WHAT YOU NEED TO DO:
Copy the material below, changing every "lens line" to "camera line" and leaving everything else the same.

DATA EXCERPT:

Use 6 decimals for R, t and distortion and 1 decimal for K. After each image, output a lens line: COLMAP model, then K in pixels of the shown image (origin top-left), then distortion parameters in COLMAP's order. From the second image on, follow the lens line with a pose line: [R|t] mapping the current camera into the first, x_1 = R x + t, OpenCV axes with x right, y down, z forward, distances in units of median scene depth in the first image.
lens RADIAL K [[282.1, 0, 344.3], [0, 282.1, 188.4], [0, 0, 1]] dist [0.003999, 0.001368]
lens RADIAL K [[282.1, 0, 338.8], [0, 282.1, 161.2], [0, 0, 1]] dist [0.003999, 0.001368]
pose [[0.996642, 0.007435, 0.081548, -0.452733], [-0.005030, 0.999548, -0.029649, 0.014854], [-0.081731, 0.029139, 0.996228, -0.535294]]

RESULT:
Use 6 decimals for R, t and distortion and 1 decimal for K. After each image, output a camera line: COLMAP model, then K in pixels of the shown image (origin top-left), then distortion parameters in COLMAP's order. From the second image on, follow the camera line with a pose line: [R|t] mapping the current camera into the first, x_1 = R x + t, OpenCV axes with x right, y down, z forward, distances in units of median scene depth in the first image.
lens RADIAL K [[282.1, 0, 344.3], [0, 282.1, 188.4], [0, 0, 1]] dist [0.003999, 0.001368]
lens RADIAL K [[282.1, 0, 338.8], [0, 282.1, 161.2], [0, 0, 1]] dist [0.003999, 0.001368]
pose [[0.996642, 0.007435, 0.081548, -0.452733], [-0.005030, 0.999548, -0.029649, 0.014854], [-0.081731, 0.029139, 0.996228, -0.535294]]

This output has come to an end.